James, Peggy Sue,
sorry I didn't respond sooner but I've been busy shooting since the Florida Circuit began last weekend -- 13 shows over 16 days. I've gotten several requests for candids, beauty shots, portraits and action shots so I'm running around quite a bit.

The process works fine with any solid color but the reason that blue and green work best is because those colors don't exist in most subjects -- people or dogs for example -- so you can identify the edges easier and not lose any color that might exist in the dogs' coats.

There are lots of ways to do this -- and it would take a manual to describe it in detail -- but, in a nutshell, we create a new document with a transparent background (File/New/Background Contents = Transparent) and then select all of the image we're working on and copy/paste it as a new layer over the transparent background.

We then Select/Color Range to select the background color and Edit/Clear to erase what we've selected.
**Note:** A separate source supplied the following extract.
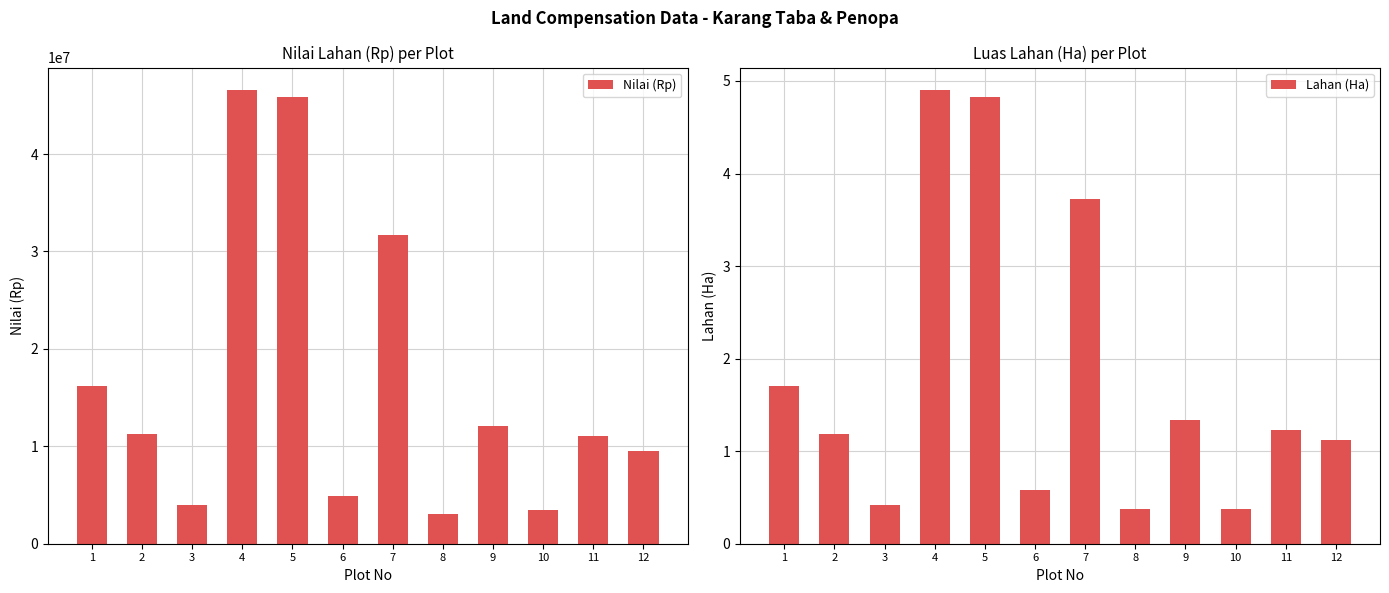

Which label corresponds to the largest value in the chart?

4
Now, you have a lot of adjustments you can do within the Select/Color Range menu in terms of getting all the color and doing some Refine Edge to get the results you want. Usually, you have to do some manual work with the eraser tool to get them as clean as you want. But this process gets rid of most of the green/blue background while leaving you your subject(s) against a transparent background that can be replaced with anything you choose.

As I see it, the chroma backgrounds (blue or green) make color selection really easy and, since they don't exist in the real world, they won't be cleared from your subject when you select those colors. White, black, etc. might exist to some extent in coat colors.

Anyway, that's how we do it. I'm sure there are better/more efficient ways of getting the same result but this seems to work for us.

Good luck!

Jim

Last edited by jimgarvie; 01/08/08 04:01 PM.